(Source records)
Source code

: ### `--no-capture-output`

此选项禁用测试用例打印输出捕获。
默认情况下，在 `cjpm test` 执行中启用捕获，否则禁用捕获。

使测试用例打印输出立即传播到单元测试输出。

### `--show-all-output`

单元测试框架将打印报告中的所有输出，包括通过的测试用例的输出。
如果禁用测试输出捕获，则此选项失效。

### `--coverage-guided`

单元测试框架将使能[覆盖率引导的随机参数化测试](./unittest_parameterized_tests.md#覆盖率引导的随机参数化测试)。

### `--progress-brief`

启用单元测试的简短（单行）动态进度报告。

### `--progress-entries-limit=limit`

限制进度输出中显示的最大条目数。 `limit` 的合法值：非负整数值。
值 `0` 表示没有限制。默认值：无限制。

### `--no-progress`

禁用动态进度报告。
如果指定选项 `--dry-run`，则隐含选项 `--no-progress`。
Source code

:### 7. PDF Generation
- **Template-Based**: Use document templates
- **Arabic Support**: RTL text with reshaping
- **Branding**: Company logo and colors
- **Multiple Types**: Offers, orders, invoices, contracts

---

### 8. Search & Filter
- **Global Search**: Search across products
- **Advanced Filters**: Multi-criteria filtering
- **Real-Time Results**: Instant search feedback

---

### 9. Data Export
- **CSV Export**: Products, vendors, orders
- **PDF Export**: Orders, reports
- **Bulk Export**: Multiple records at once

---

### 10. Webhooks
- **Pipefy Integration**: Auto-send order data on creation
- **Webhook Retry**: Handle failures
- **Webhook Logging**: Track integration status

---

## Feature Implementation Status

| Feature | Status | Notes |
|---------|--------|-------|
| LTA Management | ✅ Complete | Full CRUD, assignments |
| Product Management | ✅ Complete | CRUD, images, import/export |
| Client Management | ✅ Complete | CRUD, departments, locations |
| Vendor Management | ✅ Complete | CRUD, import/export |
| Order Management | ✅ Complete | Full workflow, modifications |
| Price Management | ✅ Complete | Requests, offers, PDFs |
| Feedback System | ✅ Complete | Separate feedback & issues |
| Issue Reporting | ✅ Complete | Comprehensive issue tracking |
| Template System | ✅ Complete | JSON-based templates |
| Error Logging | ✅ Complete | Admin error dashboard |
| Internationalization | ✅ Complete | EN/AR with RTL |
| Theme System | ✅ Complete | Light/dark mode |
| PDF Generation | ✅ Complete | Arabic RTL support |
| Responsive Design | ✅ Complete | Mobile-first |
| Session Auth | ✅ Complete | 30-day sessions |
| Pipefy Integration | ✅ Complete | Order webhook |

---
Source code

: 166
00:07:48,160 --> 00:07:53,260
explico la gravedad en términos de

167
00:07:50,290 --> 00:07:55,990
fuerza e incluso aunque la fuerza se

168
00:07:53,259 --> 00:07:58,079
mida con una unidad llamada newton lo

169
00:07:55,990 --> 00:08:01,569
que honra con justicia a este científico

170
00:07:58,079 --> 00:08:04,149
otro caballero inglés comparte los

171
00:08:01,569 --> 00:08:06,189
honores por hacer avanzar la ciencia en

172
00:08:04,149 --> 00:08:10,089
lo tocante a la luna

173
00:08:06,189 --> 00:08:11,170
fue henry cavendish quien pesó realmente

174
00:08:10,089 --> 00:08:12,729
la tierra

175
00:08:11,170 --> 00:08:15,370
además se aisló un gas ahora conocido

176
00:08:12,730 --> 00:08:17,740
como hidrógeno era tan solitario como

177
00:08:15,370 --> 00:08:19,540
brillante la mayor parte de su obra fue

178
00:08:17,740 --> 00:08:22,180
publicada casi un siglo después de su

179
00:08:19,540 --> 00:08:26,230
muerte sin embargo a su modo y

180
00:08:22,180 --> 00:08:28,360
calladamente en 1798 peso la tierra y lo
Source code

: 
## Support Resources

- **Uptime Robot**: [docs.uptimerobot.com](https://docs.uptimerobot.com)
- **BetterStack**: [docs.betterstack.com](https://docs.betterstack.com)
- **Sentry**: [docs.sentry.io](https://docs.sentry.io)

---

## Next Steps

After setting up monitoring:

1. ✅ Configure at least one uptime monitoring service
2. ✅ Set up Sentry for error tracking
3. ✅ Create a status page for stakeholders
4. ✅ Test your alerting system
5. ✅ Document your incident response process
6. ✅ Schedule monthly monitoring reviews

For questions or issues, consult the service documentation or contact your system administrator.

== TASK DIRECTIONS ==
Convert the lines from the one containing "### 10. Webhooks" through the one containing "## Feature Implementation Status" into a Markdown table with the columns No. and Text. Number each line in order and leave out the blank ones.

== SOLVED EXERCISE ==
| No. | Text |
|---|---|
| 1 | ### 10. Webhooks |
| 2 | - **Pipefy Integration**: Auto-send order data on creation |
| 3 | - **Webhook Retry**: Handle failures |
| 4 | - **Webhook Logging**: Track integration status |
| 5 | --- |
| 6 | ## Feature Implementation Status |